Is it premature to dance on Nokia's grave?

Let me begin this post with a VERY IMPORTANT DISCLOSURE. I WAS AN EMPLOYEE OF MOTOROLA FROM NOVEMBER 2000 TO APRIL 2009. And although I wasn't employed in the portion of Motorola that manufactures mobile phones, I certainly heard my share of comments about Motorola mobile phones. And, except for a brief period when the RAZR was released, many of the comments that i heard were negative. Motorola is uncool, people would say. Or, more to the point, Nokia is cool; Motorola isn't.

So, even though I'm not a Motorola employee any more, I have to admit that a smile crept across my face when I read this:

The latest sign that Nokia is falling seriously out of favor with analysts comes from Greg Sterling of Internet2Go, a unit of San Francisco-based Opus Research that specializes in the mobile Internet.

Sterling writes that “you might as well stick a fork” in Nokia’s prospects in the U.S., noting that the Finnish company’s share in smartphones has been declining in the face of competition from Apple and BlackBerry-maker Research in Motion. Symbian, the operating system used in Nokia handsets as well as some other manufacturers, is also losing share, Sterling points out. Only a radical departure, such as a shift to a new operating system, can rescue Nokia’s prospects, he writes.

But apparently Sterling isn't the only one who's down on Nokia:

Sterling joins a growing list of professional market watchers who argue that Nokia has lost the initiative in smartphones, the most lucrative part of the market.

But BusinessWeek writer Jack Ewing takes a moment to look at the opposing view about Nokia's prospects:

Nokia is taking radical steps. For example, the company has begun shifting to a new operating system called Maemo 5, based on the popular Linux open-source OS. In the run up to the Nokia World extravaganza in Stuttgart Sept. 2 and 3, the company announced a new handset-sized portable computer called the N900 which will run Maemo. I ran into Nokia Executive VP Anssi Vanjoki at the event, and he surprised me by telling me that he thought the N900 was of greater strategic importance to the company than the new Booklet 3G mini laptop, which grabbed all the headlines.

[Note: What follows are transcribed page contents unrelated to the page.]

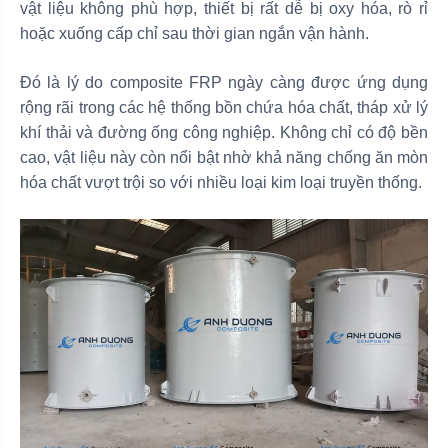
vật liệu không phù hợp, thiết bị rất dễ bị oxy hóa, rò rỉ
hoặc xuống cấp chỉ sau thời gian ngắn vận hành.
Đó là lý do composite FRP ngày càng được ứng dụng
rộng rãi trong các hệ thống bồn chứa hóa chất, tháp xử lý
khí thải và đường ống công nghiệp. Không chỉ có độ bền
cao, vật liệu này còn nổi bật nhờ khả năng chống ăn mòn
hóa chất vượt trội so với nhiều loại kim loại truyền thống.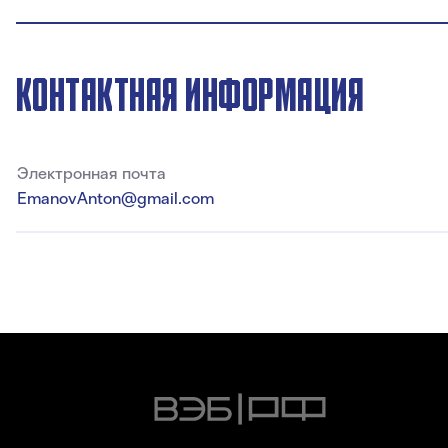
КОНТАКТНАЯ ИНФОРМАЦИЯ
Электронная почта
EmanovAnton@gmail.com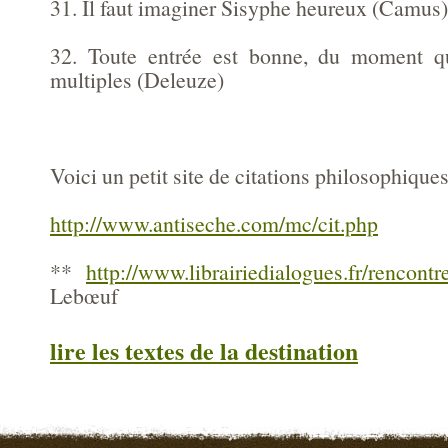
31. Il faut imaginer Sisyphe heureux (Camus)
32. Toute entrée est bonne, du moment qu
multiples (Deleuze)
Voici un petit site de citations philosophiques
http://www.antiseche.com/mc/cit.php
**
http://www.librairiedialogues.fr/rencontr
Lebœuf
lire les textes de la destination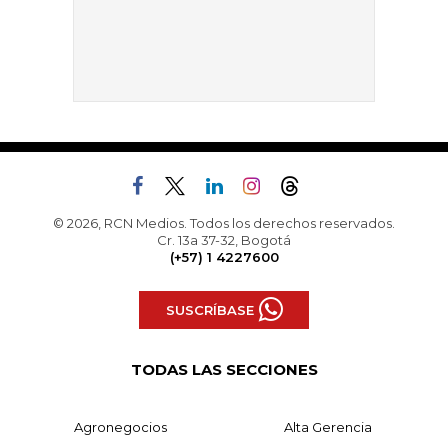
© 2026, RCN Medios. Todos los derechos reservados.
Cr. 13a 37-32, Bogotá
(+57) 1 4227600
SUSCRÍBASE
TODAS LAS SECCIONES
Agronegocios
Alta Gerencia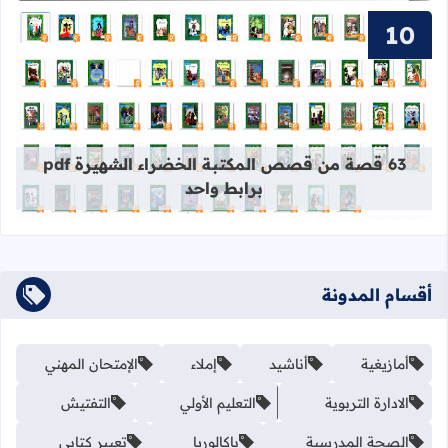
قراءة المزيد عن 63 قصة من قصص المكتبة الخضراء الشهيرة pdf برابط واحد
63 قصة من قصص المكتبة الخضراء الشهيرة pdf
برابط واحد
أقسام المدونة
أمازيغية
أناشيد
إملاء
الإمتحان المهني
الادارة التربوية
التعليم الأولي
التفتيش
الصحة المدرسية
باكالوريا
تعبير كتابي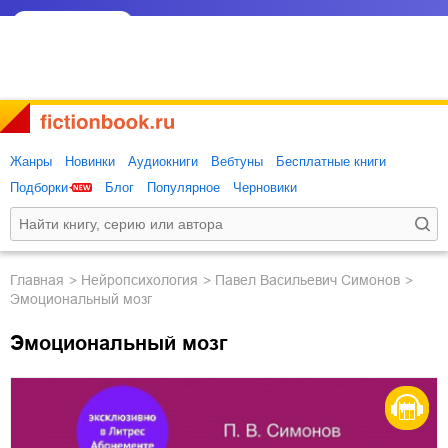
Жанры
Новинки
Аудиокниги
Вебтуны
Бесплатные книги
Подборки
Блог
Популярное
Черновики
Главная
нейропсихология
Павел Васильевич Симонов
Эмоциональный мозг
Эмоциональный мозг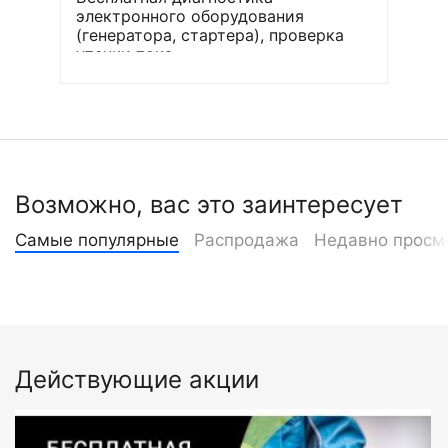
электронного оборудования
(генератора, стартера), проверка
утечки тока
Возможно, вас это заинтересует
Самые популярные
Распродажа
Недавно просм
Действующие акции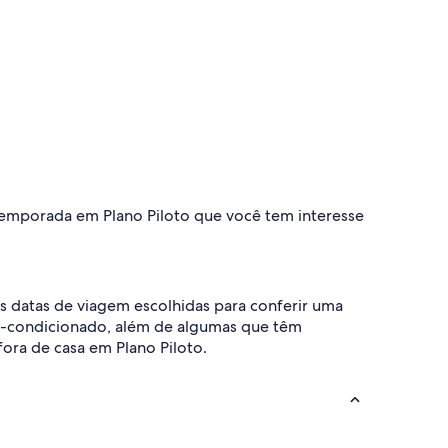
 temporada em Plano Piloto que você tem interesse
as datas de viagem escolhidas para conferir uma
r-condicionado, além de algumas que têm
fora de casa em Plano Piloto.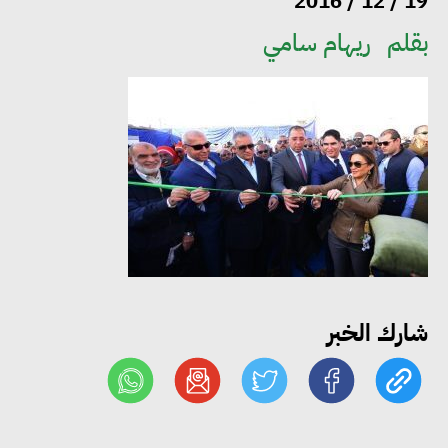
19 / 12 / 2016
بقلم
ريهام سامي
مجلس الوزراء: تراجع معدل
البطالة في مصر إلى 5.8% خلال
الربع الثاني من 2026
شارك الخبر
وزير الصناعة يبحث مع البرازيل و
الصين تعزيز الشراكات الصناعية
وجذب استثمارات جديدة إلى مصر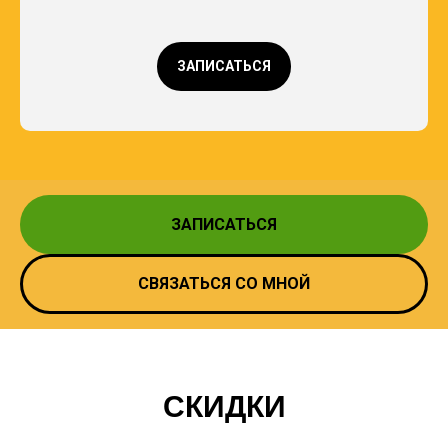
ЗАПИСАТЬСЯ
ЗАПИСАТЬСЯ
СВЯЗАТЬСЯ СО МНОЙ
СКИДКИ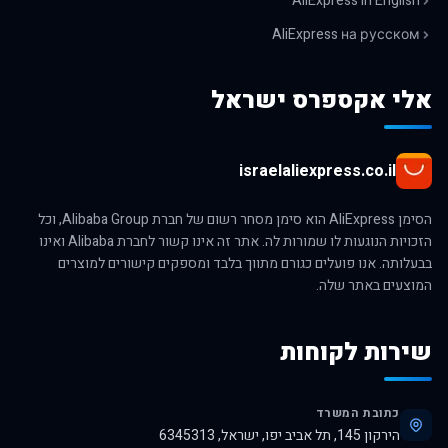
AliExpress in English
AliExpress на русском
אלי אקספרס ישראל
israelaliexpress.co.il
הסימן AliExpress הוא סימן מסחר רשום של חברת Alibaba Group, וכל
הזכויות הנוגעות לו שמורות לה. אתר זה אינו קשור לחברת Alibaba ואינו
בבעלותה. אנו פועלים כגורם מתווך בלבד ומספקים קישורים למוצרים
המוצעים באתר שלה.
שירות לקוחות
כתובת המשרד
הירקון 145, תל אביב יפו, ישראל, 6345313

Now whatever one may think about Nokia's pricing, at least they've plotted a strategy and are executing it.

And what of the two competitors that were mentioned earlier, Apple and RIM? Well, RIM has certainly had its legal troubles, and Apple is always in danger of landing in government trouble over its tactics. I wouldn't count Nokia out just yet.

However, I have to admit that I'm paying more attention to some things that my ex-coworkers are doing right now... (And no, I have no inside information on that.)

P.S. For those who are wondering about the picture...it is historical. Nokia didn't start out as a mobile phone company. As Flickr user Andrei notes:

Before specialising in mobile phones, Nokia manufactured all kind of stuff. Cables, shoes, rubber and paper products etc. Here are some genuine Nokia Silk toilet paper rolls from the sixties.